From a contract management standpoint, tracking this information in a tool that can also store and link the related documents and associate related agreements (e.g., amendments and statements of work) is preferable to a standard spreadsheet.
Other information to track may include the company’s intellectual property assets and events that relate to their maintenance and protection. Whatever your legal work includes, keeping track of key factors of each action can help you build a data set that you can mine for insights (and report to the business) later.
3. Find the right tool for your data
Whether you’ve already got a tool that you really like or you’re just starting to search for one, it’s helpful to know what’s out there. Below, we list three levels of options for collecting and managing your data.
Level 1: Excel. Excel is a universally accessible tool, that’s easy to use and standard for all users. If you don’t have anything else, start tracking your matters in a spreadsheet. Learning how to place constraints on fields can help standardize the information collected, which is important when taking the step from mere collection to drawing conclusions from the data. You can find helpful resources on how to do this here and here (video).

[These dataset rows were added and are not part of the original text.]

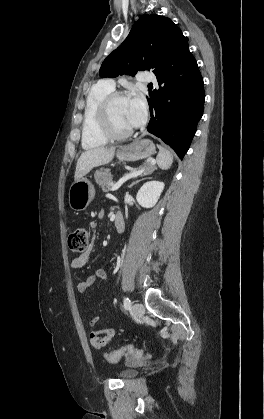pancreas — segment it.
<instances>
[{
  "mask_svg": "<svg viewBox=\"0 0 264 419\" xmlns=\"http://www.w3.org/2000/svg\"><path fill=\"white\" fill-rule=\"evenodd\" d=\"M141 169H144L141 175H146V174H150L155 169V167L151 165L150 163H148L147 166L139 168V170ZM135 170H138V169H135ZM94 177H95L96 183L102 188L104 192H107L111 189L113 183H112L111 173L108 169H102V170L96 171Z\"/></svg>",
  "mask_w": 264,
  "mask_h": 419,
  "instance_id": "pancreas-1",
  "label": "pancreas"
}]
</instances>
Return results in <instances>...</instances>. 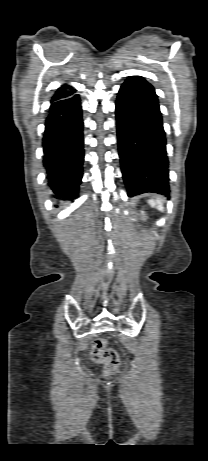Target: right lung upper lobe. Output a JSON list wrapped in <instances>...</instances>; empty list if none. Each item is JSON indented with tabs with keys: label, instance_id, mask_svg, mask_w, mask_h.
<instances>
[{
	"label": "right lung upper lobe",
	"instance_id": "obj_1",
	"mask_svg": "<svg viewBox=\"0 0 208 461\" xmlns=\"http://www.w3.org/2000/svg\"><path fill=\"white\" fill-rule=\"evenodd\" d=\"M75 91L76 90L73 89L71 86L63 85L55 92V94L52 97L51 102L72 96L75 93Z\"/></svg>",
	"mask_w": 208,
	"mask_h": 461
}]
</instances>
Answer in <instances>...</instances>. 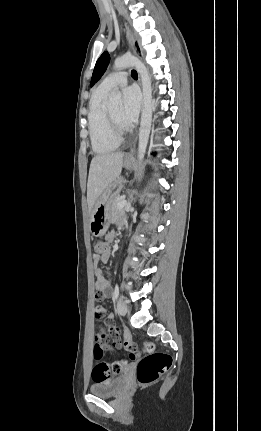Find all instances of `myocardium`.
I'll use <instances>...</instances> for the list:
<instances>
[{"instance_id":"obj_1","label":"myocardium","mask_w":261,"mask_h":431,"mask_svg":"<svg viewBox=\"0 0 261 431\" xmlns=\"http://www.w3.org/2000/svg\"><path fill=\"white\" fill-rule=\"evenodd\" d=\"M106 118L113 136L117 140L121 141L124 138V136L127 134L128 129L118 125V123L112 118L109 111H106Z\"/></svg>"}]
</instances>
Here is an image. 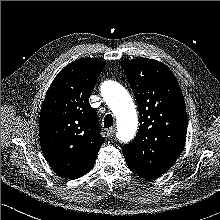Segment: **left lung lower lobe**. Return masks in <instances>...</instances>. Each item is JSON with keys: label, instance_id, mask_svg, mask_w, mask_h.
<instances>
[{"label": "left lung lower lobe", "instance_id": "0a47b994", "mask_svg": "<svg viewBox=\"0 0 220 220\" xmlns=\"http://www.w3.org/2000/svg\"><path fill=\"white\" fill-rule=\"evenodd\" d=\"M128 166H129V164H128ZM129 167H130V166H129ZM134 173H136L137 175H139V176H141V177L150 178V179L159 176V175L147 174V173H138V172H134Z\"/></svg>", "mask_w": 220, "mask_h": 220}]
</instances>
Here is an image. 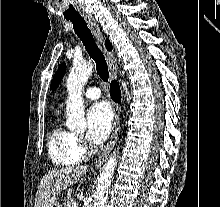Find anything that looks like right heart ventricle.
Returning a JSON list of instances; mask_svg holds the SVG:
<instances>
[{
	"label": "right heart ventricle",
	"instance_id": "obj_1",
	"mask_svg": "<svg viewBox=\"0 0 220 207\" xmlns=\"http://www.w3.org/2000/svg\"><path fill=\"white\" fill-rule=\"evenodd\" d=\"M48 154L57 166H72L82 161L84 153L76 135L57 124L48 138Z\"/></svg>",
	"mask_w": 220,
	"mask_h": 207
}]
</instances>
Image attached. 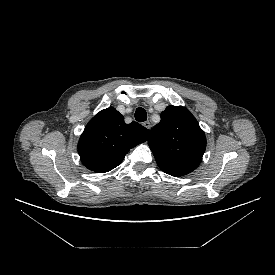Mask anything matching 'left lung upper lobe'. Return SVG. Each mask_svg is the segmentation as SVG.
<instances>
[{"label":"left lung upper lobe","mask_w":275,"mask_h":275,"mask_svg":"<svg viewBox=\"0 0 275 275\" xmlns=\"http://www.w3.org/2000/svg\"><path fill=\"white\" fill-rule=\"evenodd\" d=\"M159 168L172 176L195 170L206 149V137L196 118L182 106H168L161 113L148 140Z\"/></svg>","instance_id":"obj_1"}]
</instances>
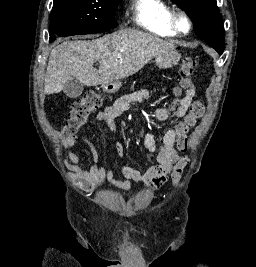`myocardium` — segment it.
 <instances>
[{"label":"myocardium","instance_id":"obj_1","mask_svg":"<svg viewBox=\"0 0 256 267\" xmlns=\"http://www.w3.org/2000/svg\"><path fill=\"white\" fill-rule=\"evenodd\" d=\"M183 19L185 21V28H183L180 24V20ZM171 22L174 29L179 34L187 35L192 29V19L189 13L181 6H178L176 10L171 15Z\"/></svg>","mask_w":256,"mask_h":267}]
</instances>
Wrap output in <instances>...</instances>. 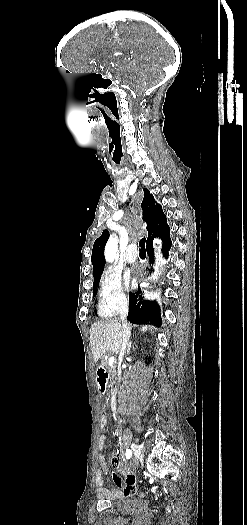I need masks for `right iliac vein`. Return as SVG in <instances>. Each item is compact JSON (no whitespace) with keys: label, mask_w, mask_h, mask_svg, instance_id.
I'll return each mask as SVG.
<instances>
[{"label":"right iliac vein","mask_w":247,"mask_h":525,"mask_svg":"<svg viewBox=\"0 0 247 525\" xmlns=\"http://www.w3.org/2000/svg\"><path fill=\"white\" fill-rule=\"evenodd\" d=\"M132 451H133V462L137 463L138 457L140 456V448L136 443H132L131 445Z\"/></svg>","instance_id":"right-iliac-vein-1"}]
</instances>
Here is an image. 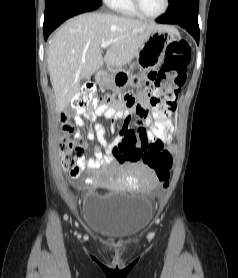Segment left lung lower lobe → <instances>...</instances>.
<instances>
[{"label":"left lung lower lobe","instance_id":"0a47b994","mask_svg":"<svg viewBox=\"0 0 238 278\" xmlns=\"http://www.w3.org/2000/svg\"><path fill=\"white\" fill-rule=\"evenodd\" d=\"M199 0H171L169 11L156 19L162 24H178L185 28L199 44Z\"/></svg>","mask_w":238,"mask_h":278}]
</instances>
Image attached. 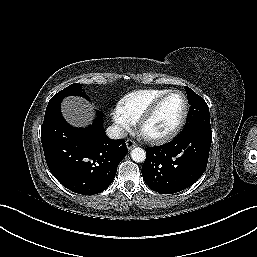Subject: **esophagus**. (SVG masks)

Level 2: Shared Database. You can also track your information using a database on your company’s intranet. If you use SharePoint to house your documents, you can work with your IT department to set up a SharePoint List, which will allow you to collect information like you would in a spreadsheet. Unlike a spreadsheet, shared databases can house all of your data in one place that can be accessed and edited by multiple people at a time.
Level 3: Online Matter Management System. Online matter management systems are among the best places for tracking your data. Because they’re mostly internet-based, you and your team can access them from anywhere at any time. Unlike intranets, matter management systems are often tailored specifically for legal work. Beyond document management, these systems often come prepopulated with many relevant fields related to jurisdictions, matter types, and financials. You can find listings that compare matter management here and here.
Big Data, AI, Machine Learning, and Data Mining will all have an important place in the legal industry, but they are not necessarily available to law departments who want to take advantage of analytics today. The good news for those interested in gaining the benefits of data analysis is that you can begin to make use of your data right now, even without IBM’s Watson in your corporate legal department.